**Instructions for the task:** Return the lines of the listing below word for word, starting with the line that contains "order: Asterales" and going on through the line that contains "elevation (m): 152".

** start Information shown **

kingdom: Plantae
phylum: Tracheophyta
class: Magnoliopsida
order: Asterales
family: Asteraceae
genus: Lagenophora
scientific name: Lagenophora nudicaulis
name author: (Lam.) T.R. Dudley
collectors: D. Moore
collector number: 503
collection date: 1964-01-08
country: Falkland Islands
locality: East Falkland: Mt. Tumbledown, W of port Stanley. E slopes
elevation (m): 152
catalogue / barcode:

** end Information shown **
** start Information shown **

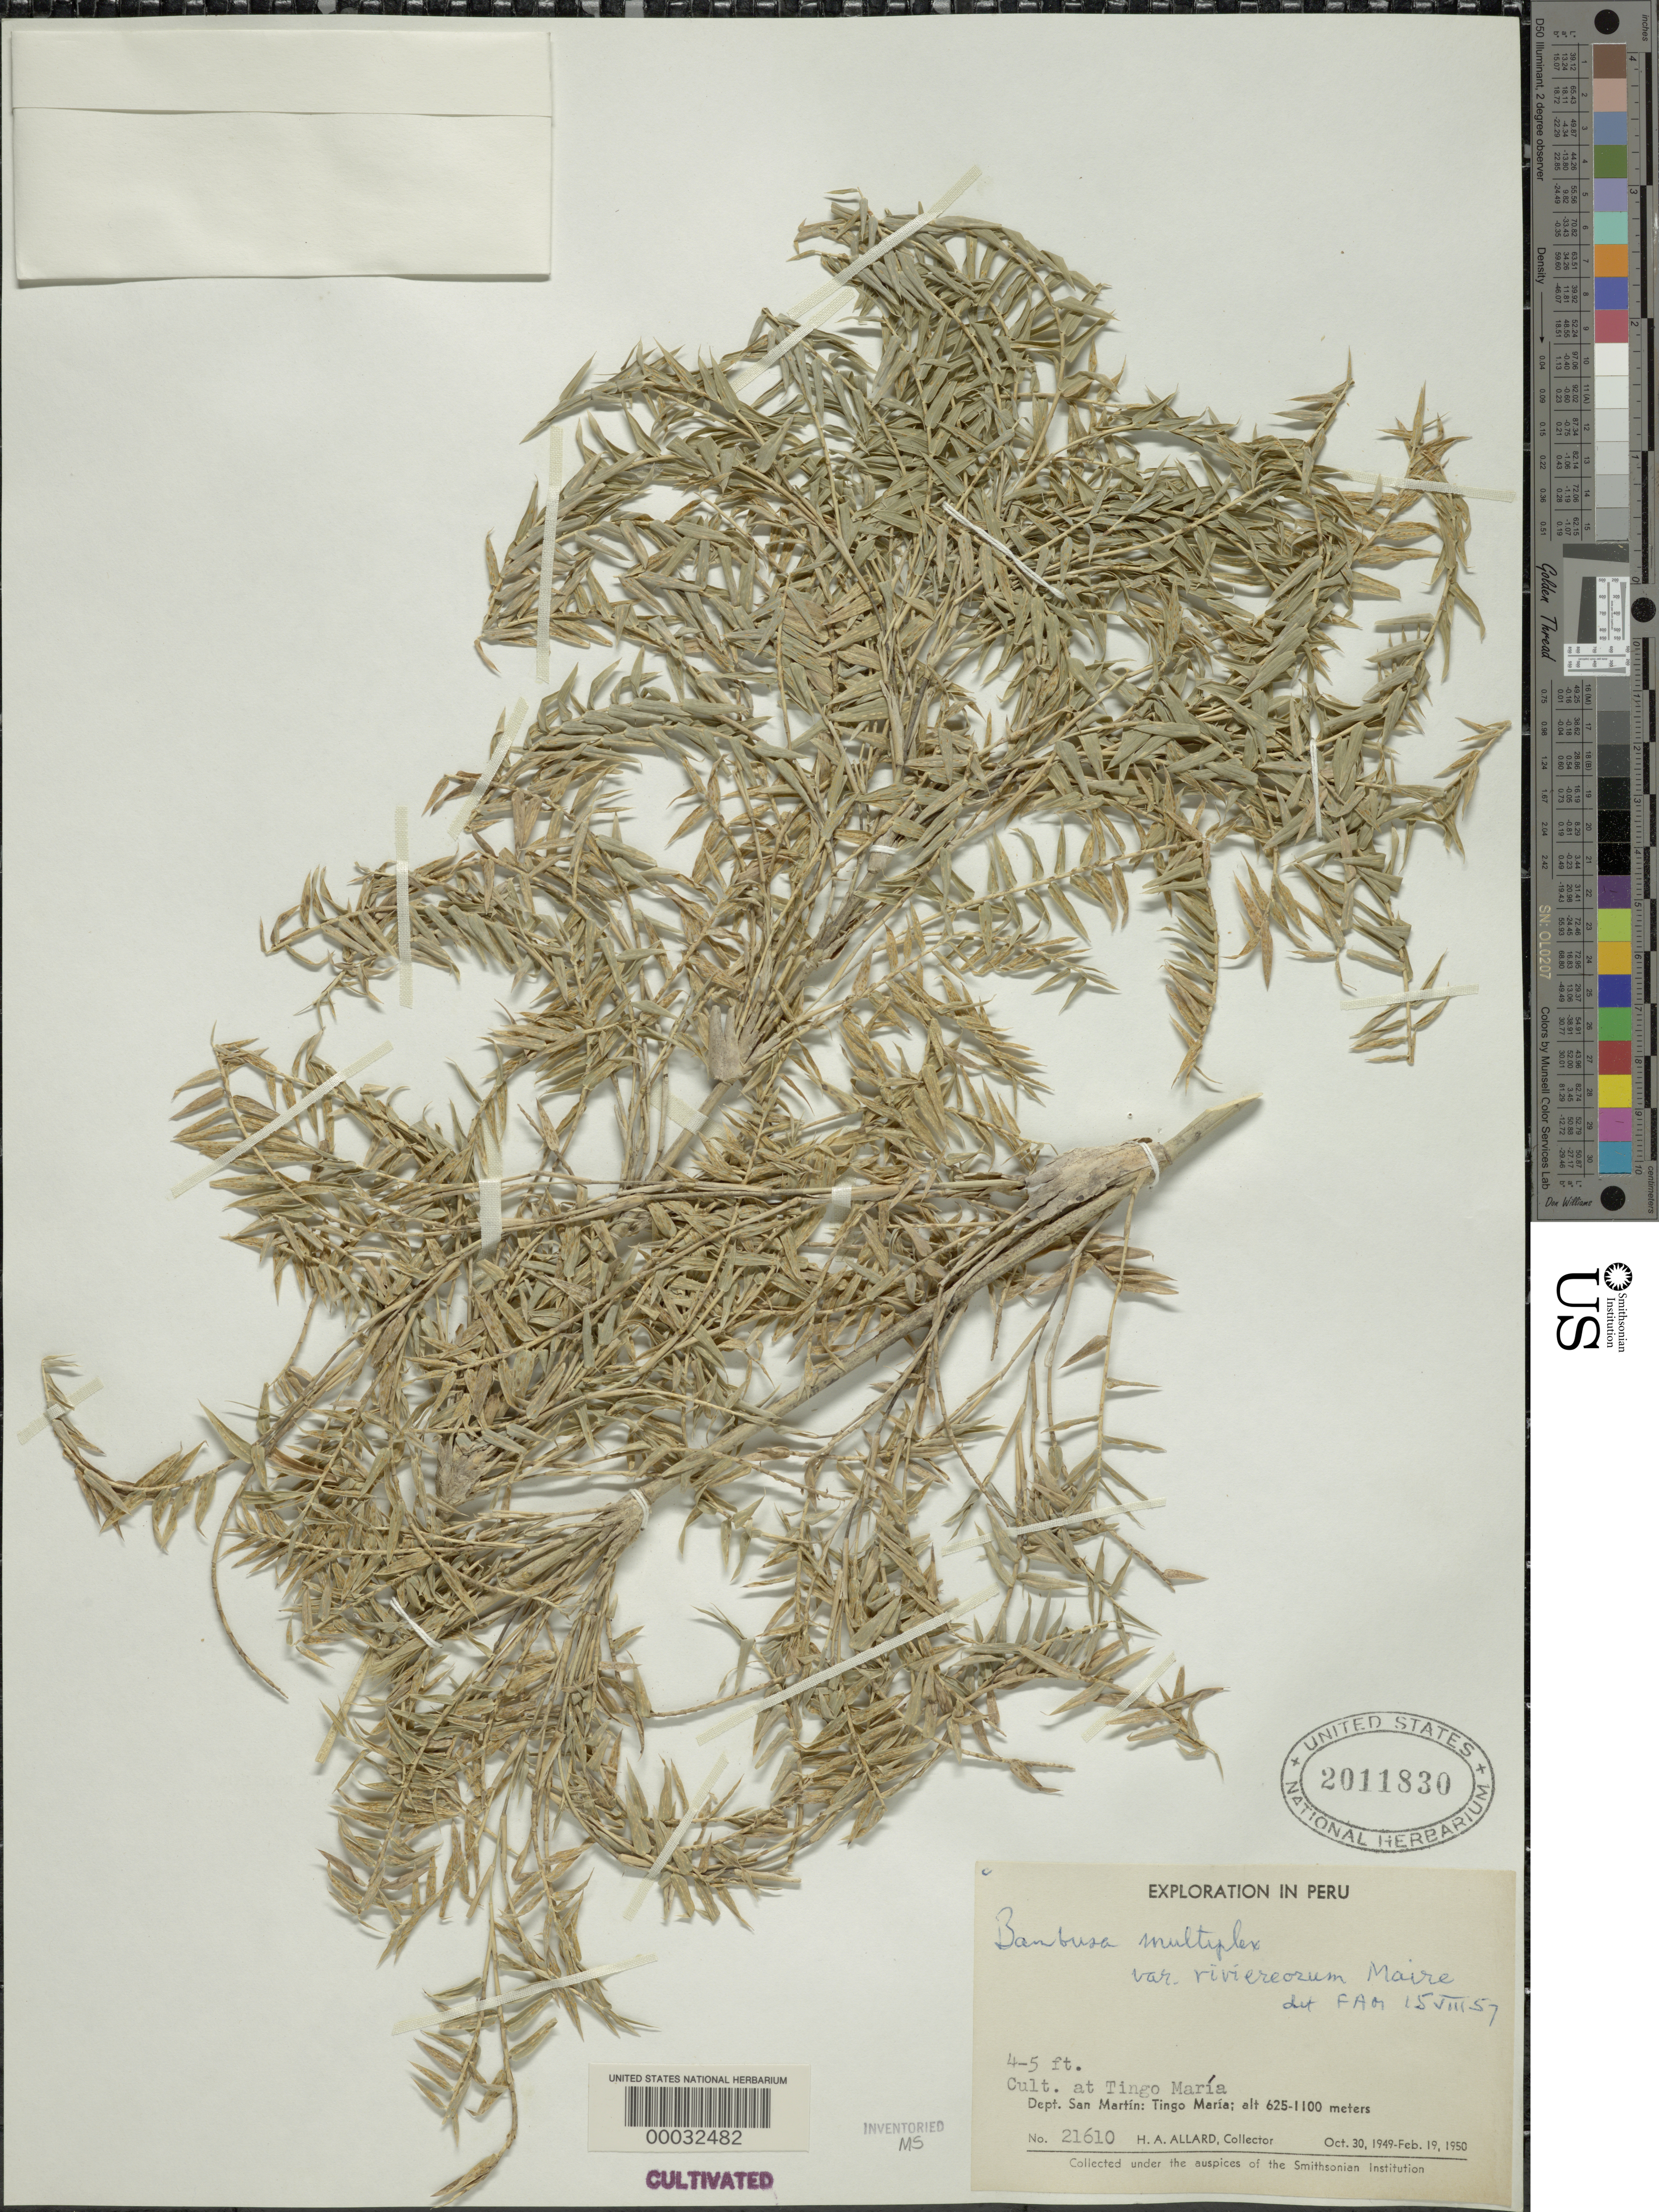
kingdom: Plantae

** end Information shown **

**Answer in full:**
order: Asterales
family: Asteraceae
genus: Lagenophora
scientific name: Lagenophora nudicaulis
name author: (Lam.) T.R. Dudley
collectors: D. Moore
collector number: 503
collection date: 1964-01-08
country: Falkland Islands
locality: East Falkland: Mt. Tumbledown, W of port Stanley. E slopes
elevation (m): 152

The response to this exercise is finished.